Perseverance Asset Management L.L.P.
- Native name: 上海高毅资产管理合伙企业（有限合伙）
- Company type: Private
- Industry: Investment management
- Founded: May 2013; 13 years ago
- Founder: Qiu Guolu
- Headquarters: Shenzhen, Guangdong China
- Key people: Qiu Guolu (Chairman & CEO) Deng Xiaofeng (CIO)
- Products: Hedge funds
- AUM: US$14 billion (November 2024)
- Number of employees: 160 (2024)
- Website: www.gyasset.com

= Perseverance Asset Management =

Chinese investment management firm

Perseverance Asset Management (Perseverance; 高毅资产 (Gāoyì Zīchǎn)) is a Chinese investment management firm headquartered in Shenzhen.

Perseverance operates one of the largest hedge funds in China and focuses on Greater China public equities.

== Background ==

Perseverance was established in May 2013 by Qiu Guolu. Qiu was the chief investment officer at China Southern Asset Management before leaving in early 2014 to focus on his firm. Qiu spent almost a year building an investment team for Perseverance. Some of the earliest employees that joined the firm were Deng Xiaofeng who was a senior executive at Bosera Asset Management and Feng Liu who had made his fame as an individual investor. Perseverance differs in organization structure where portfolio managers only needed to focus on research and investment with the other duties being shared within the firm. In addition portfolio managers have the freedom to choose stocks without needing only approval from compliance and not the investment committee.

In February 2015, Perseverance launched its first investment product. The firm grew very quickly and by 2020, it had over 100 billion yuan making it one of the largest hedge funds in China.

In November 2020, there were rumours that Perseverance was under investigation and that it had violated rules by reducing its holding with blame put on Feng. Later Feng reposted an exclusive interview with another portfolio manager at Perseverance on his personal Weibo account to indirectly refute the rumors. Perseverance then came out with a statement saying the rumours were untrue and it had already launched a probe to find the source.

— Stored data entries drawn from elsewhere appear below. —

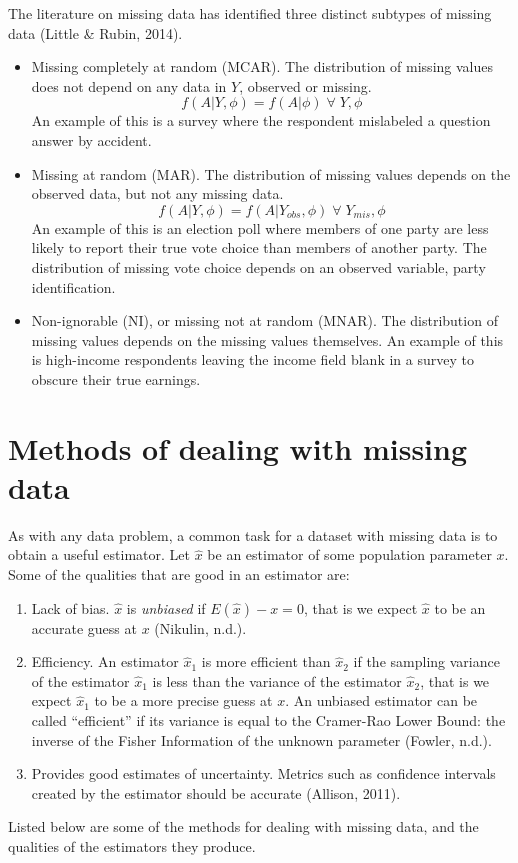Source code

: \documentclass[12pt,twoside]{reedthesis}
\begin{document}
The literature on missing data has identified three distinct subtypes of missing data (Little \& Rubin, 2014).
\begin{itemize}
\item
  Missing completely at random (MCAR). The distribution of missing values does not depend on any data in \(Y\), observed or missing. \[f(A|Y,\phi) = f(A|\phi) \;\forall\; Y,\phi\] An example of this is a survey where the respondent mislabeled a question answer by accident.
\item
  Missing at random (MAR). The distribution of missing values depends on the observed data, but not any missing data. \[f(A|Y,\phi) = f(A|Y_{obs},\phi) \;\forall\; Y_{mis},\phi\] An example of this is an election poll where members of one party are less likely to report their true vote choice than members of another party. The distribution of missing vote choice depends on an observed variable, party identification.
\item
  Non-ignorable (NI), or missing not at random (MNAR). The distribution of missing values depends on the missing values themselves. An example of this is high-income respondents leaving the income field blank in a survey to obscure their true earnings.
\end{itemize}
\hypertarget{methods-of-dealing-with-missing-data}{%
\section{Methods of dealing with missing data}\label{methods-of-dealing-with-missing-data}}

As with any data problem, a common task for a dataset with missing data is to obtain a useful estimator. Let \(\hat{x}\) be an estimator of some population parameter \(x\). Some of the qualities that are good in an estimator are:
\begin{enumerate}
\def\labelenumi{\arabic{enumi}.}
\item
  Lack of bias. \(\hat{x}\) is \emph{unbiased} if \(E(\hat{x}) - x = 0\), that is we expect \(\hat{x}\) to be an accurate guess at \(x\) (Nikulin, n.d.).
\item
  Efficiency. An estimator \(\hat{x}_1\) is more efficient than \(\hat{x}_2\) if the sampling variance of the estimator \(\hat{x}_1\) is less than the variance of the estimator \(\hat{x}_2\), that is we expect \(\hat{x}_1\) to be a more precise guess at \(x\). An unbiased estimator can be called ``efficient'' if its variance is equal to the Cramer-Rao Lower Bound: the inverse of the Fisher Information of the unknown parameter (Fowler, n.d.).
\item
  Provides good estimates of uncertainty. Metrics such as confidence intervals created by the estimator should be accurate (Allison, 2011).
\end{enumerate}
Listed below are some of the methods for dealing with missing data, and the qualities of the estimators they produce.
\end{document}
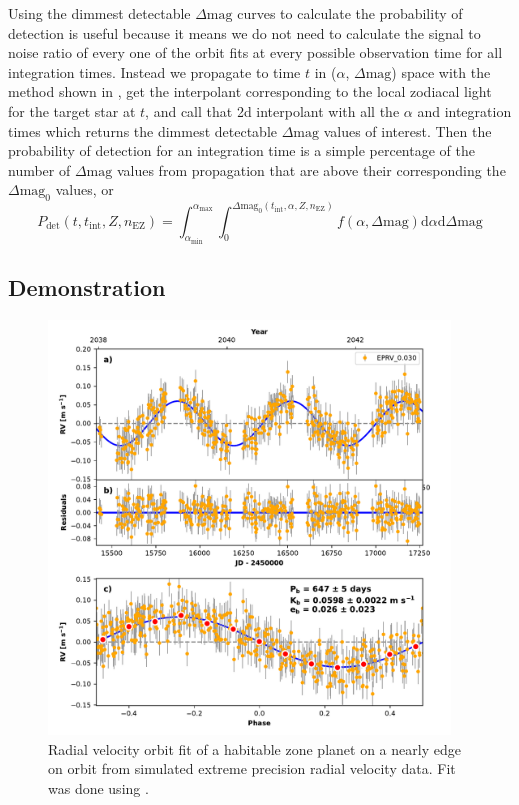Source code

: Using the dimmest detectable $\Delta\textrm{mag}$ curves to calculate
the probability of detection is useful because it means we do not need to calculate
the signal to noise ratio of every one of the orbit fits at every possible
observation time for all integration times. Instead we propagate to time $t$ in
($\alpha$, $\Delta\textrm{mag}$) space with the method shown in
, get the interpolant corresponding to the local zodiacal
light for the target star at $t$, and call that 2d interpolant with all the
$\alpha$ and integration times which returns the dimmest detectable
$\Delta\textrm{mag}$ values of interest. Then the probability of detection for
an integration time is a simple percentage of the number of
$\Delta\textrm{mag}$ values from propagation that are above their corresponding
the $\Delta\textrm{mag}_0$ values, or
\begin{equation}
  P_\textrm{det}(t, t_\textrm{int}, Z, n_\textrm{EZ}) = 
  \int_{\alpha_\textrm{min}}^{\alpha_\textrm{max}} 
  \int_{0}^{\Delta\textrm{mag}_0(t_\textrm{int}, \alpha, Z, n_\textrm{EZ})}
  f(\alpha, \Delta\textrm{mag})\textrm{d}\alpha \textrm{d}\Delta\textrm{mag}
  \label{eq:comp_integral}
\end{equation}

\subsection{Demonstration}

\begin{figure}
  \begin{center}
    \includegraphics[width=0.95\textwidth]{ch3/figures/orbit_plot_mc_HIP_91438.pdf}
  \end{center}
  \caption{Radial velocity orbit fit of a habitable zone planet on a nearly edge on orbit from
  simulated extreme precision radial velocity data. Fit was done using
   \citep{fultonRadvelRadialVelocity2018}.}
  \label{fig:rv_fit}
\end{figure}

In May 2021, it was reported that Perseverance had launched investment products with lock-up periods of 3-years or longer. Perseverance stated some clients were even willing to lock up their money for five to eight years.

In August 2021, it was reported that there was a widely circulated letter from some investors on social media that mocked Qiu. Qiu took a value investing approach that focused on stocks from traditional safe sectors rather than newer green economy stocks like CATL and BYD that were currently trending at the time. Qiu's fund lost 17% that year. The letter stated Qiu should focus on routine administrative operations such as checking the quality of food served to his employees instead of investing in stocks.

In November 2024, Perseverance issued a notice suggesting that investors of investment products managed by Deng should consider redeeming their money. The reason was although the returns were positive, it believed following Donald Trump's victory at the 2024 United States presidential election that there would be a complex environment with uncertainties caused by growing pressure on China's exports and exchange-rate fluctuations. However Perseverance then said it was just a reminder that shouldn't be over-interpreted and it still remained optimistic about the market outlook.